Sanıyorum ki “Derinlik “ kaybetmek ya da kazanmak gibi olgulara sığdıralamıyor, hatta kaybetmiş olmak zaman zaman daha da anlam buluyor;
Farklı bir sevinç sanki kaybetmiş olmak; kazananı olmayan bir yarışın içerisinde kaybetmiş olmayı seçerek zamanın derin dalgalarına karşı dalgakıranlarını daha da sağlamlaştırmak belki de, çünkü kazanmış olmak belki de bir kaybediş aslında...
Hüznün ve acıların gölgesinde kahkahalar atarken, birden bire sararan yapraklara takılmak gibi bir şey...
Bir kaç ay önce yem yeşil olan yaprakları anımsamak...
Bir gün sararacak, kuruyup gidecek yerlere düşecek ve sonrasında da dağılacak olan yapraklara bakmak...

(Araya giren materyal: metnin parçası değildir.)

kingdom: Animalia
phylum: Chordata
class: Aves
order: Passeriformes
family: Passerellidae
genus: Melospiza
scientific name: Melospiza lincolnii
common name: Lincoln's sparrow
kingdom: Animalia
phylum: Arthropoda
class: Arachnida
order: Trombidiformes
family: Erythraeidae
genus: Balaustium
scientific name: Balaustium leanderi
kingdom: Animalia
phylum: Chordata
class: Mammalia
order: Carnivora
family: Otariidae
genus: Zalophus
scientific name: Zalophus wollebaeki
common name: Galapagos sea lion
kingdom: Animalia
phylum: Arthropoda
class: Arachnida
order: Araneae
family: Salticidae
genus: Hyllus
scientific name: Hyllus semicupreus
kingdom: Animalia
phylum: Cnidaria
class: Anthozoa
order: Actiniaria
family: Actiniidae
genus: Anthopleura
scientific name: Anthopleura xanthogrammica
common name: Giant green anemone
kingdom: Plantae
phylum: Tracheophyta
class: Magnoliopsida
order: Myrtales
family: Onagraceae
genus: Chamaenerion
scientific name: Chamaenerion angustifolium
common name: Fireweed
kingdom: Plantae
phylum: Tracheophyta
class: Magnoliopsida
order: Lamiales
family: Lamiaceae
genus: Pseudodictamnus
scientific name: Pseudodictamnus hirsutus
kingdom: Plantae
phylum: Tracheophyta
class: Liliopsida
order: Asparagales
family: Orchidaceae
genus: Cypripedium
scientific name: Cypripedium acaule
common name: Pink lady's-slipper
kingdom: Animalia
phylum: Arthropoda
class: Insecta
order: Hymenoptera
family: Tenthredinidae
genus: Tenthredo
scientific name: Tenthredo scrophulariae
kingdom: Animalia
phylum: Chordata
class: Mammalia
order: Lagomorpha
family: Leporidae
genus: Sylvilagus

O yüzdendir, bir sonraki mevsim yine yeşile dönecek olan yaprakların sevinci...
Döngünün tamamlanması için birilerinin gitmesi ve birilerinin gelmesi gerekir...
Üst bir akıl geliştirip bu döngüyü anlamak çok mümkün değil gibi...
Aklın ve ruhun anladıkları çok farklı sanki..
Aklın bildiklerini ruh bilmiyor, ruhun bildiklerini akıl anlamıyor...
Milyarlarca yıllık bir evrenin içerisinde hala akıp giderken zaman, neyin doğru olup olmadığını kestirmek zor zanaat...
Hani bazen eski bir şarkı gelir kulağımıza,o şarkının içerisinde bir ruh vardır aslında, bizi şarkının içerisine çeken onu besteleyen ruhun gizli dilidir.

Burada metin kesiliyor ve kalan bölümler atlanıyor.